Night descended on Dublin as I made my way down to the famous Abbey Theatre, one of the hallmarks of Irish culture and history. It’s the home of many well-known Irish play productions such as, the emblematic Cathleen Ní Houlihan by W. B. Yeats and the infamous Playboy of the Western World by J. M. Synge. These world-renowned plays were some of the many dramatic works at the center of the Literary Revival, because of the socio-historical worlds that they depict that still pulse with life up to the present day and thus leave an indelible mark on the Irish Literary Cannon. Yet, on Saturday, July 12, when I went to the Abbey Theater, the stage was home to the Aristocrats by Brian Friel (1929 to present). Friel, although not part of the Literary Revival of the 1920’s and 30’s, is at the head of the Revival of the 1970’s and 80’s, along with Seamus Heaney (1939-2013).
The performance of the Aristocrats highlights the historical prevalence of the Big House in Anglo-Irish society. The play deals with a depiction of the life of Ireland’s decadent, rural Roman Catholic aristocracy that is said, in the play, to have declined over the course of four generations. The faltering way of life of the O’Donnell family (in the play) represents: how in a time of dramatic socio-political, economic, and historical change, all social classes were affected by the tumult of the shift from an aristocratic to a capitalist society. The shift of power presented in the Aristocrats is also found in Friel’s play, Translations. Translations deals with the historical event of the Anglicization of Ireland by the British Crown. Anglicization, in the Irish context, refers to the process of England’s colonialist aptitude to rename and reaffirm its possession of Ireland by imposing the English language on the people and the land.

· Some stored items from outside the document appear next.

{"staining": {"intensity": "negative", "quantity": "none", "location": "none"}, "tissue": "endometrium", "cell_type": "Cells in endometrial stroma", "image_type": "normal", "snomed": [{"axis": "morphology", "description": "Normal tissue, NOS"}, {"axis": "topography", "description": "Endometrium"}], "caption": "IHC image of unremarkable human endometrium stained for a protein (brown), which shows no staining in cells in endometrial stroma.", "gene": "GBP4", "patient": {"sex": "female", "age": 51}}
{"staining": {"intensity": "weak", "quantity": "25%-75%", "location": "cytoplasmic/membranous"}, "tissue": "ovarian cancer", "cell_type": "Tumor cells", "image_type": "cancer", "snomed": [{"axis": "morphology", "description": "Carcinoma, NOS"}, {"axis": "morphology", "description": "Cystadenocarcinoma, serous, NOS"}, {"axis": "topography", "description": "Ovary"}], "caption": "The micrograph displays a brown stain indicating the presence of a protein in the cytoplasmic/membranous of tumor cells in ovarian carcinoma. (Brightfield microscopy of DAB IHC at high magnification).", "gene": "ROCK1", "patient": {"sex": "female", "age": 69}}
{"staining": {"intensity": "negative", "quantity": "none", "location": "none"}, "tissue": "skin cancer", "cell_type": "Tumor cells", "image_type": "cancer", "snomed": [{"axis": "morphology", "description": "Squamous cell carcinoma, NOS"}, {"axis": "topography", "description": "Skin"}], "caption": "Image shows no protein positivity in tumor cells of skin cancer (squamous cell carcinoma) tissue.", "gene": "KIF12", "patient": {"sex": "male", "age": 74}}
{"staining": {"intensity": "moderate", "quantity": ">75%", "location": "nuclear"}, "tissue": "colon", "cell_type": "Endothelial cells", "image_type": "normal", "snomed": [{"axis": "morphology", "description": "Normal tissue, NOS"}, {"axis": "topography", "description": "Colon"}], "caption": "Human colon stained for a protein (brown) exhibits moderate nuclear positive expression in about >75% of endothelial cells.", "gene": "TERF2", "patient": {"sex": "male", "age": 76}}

The staging of the Aristocrats was definitely an achievement that follows in the footsteps of the Abbey Theater’s past. To give you a taste of the “remnant” of the theater, before the fire of 1951, I must say that my seat in the Abbey Theater was an accessible three-sided wooden box-seat. My seat recalled to my mind the wooden railing, along the length, of the second floor box seats, where aristocrats and influential individuals would have sat to enjoy performances at the turn of the twentieth century. Sitting in my seat, I could imagine how Yeats once stood up in his box shouting the name of Prime Minister, Charles Steward Parnell, to quail the riots of the Irish Nationalists that were caused by his play, Cathleen Ní Houlihan and the Playboy of the Western World by J. M. Synge, as mentioned above.
I think that my night at the Abbey Theater was a great one.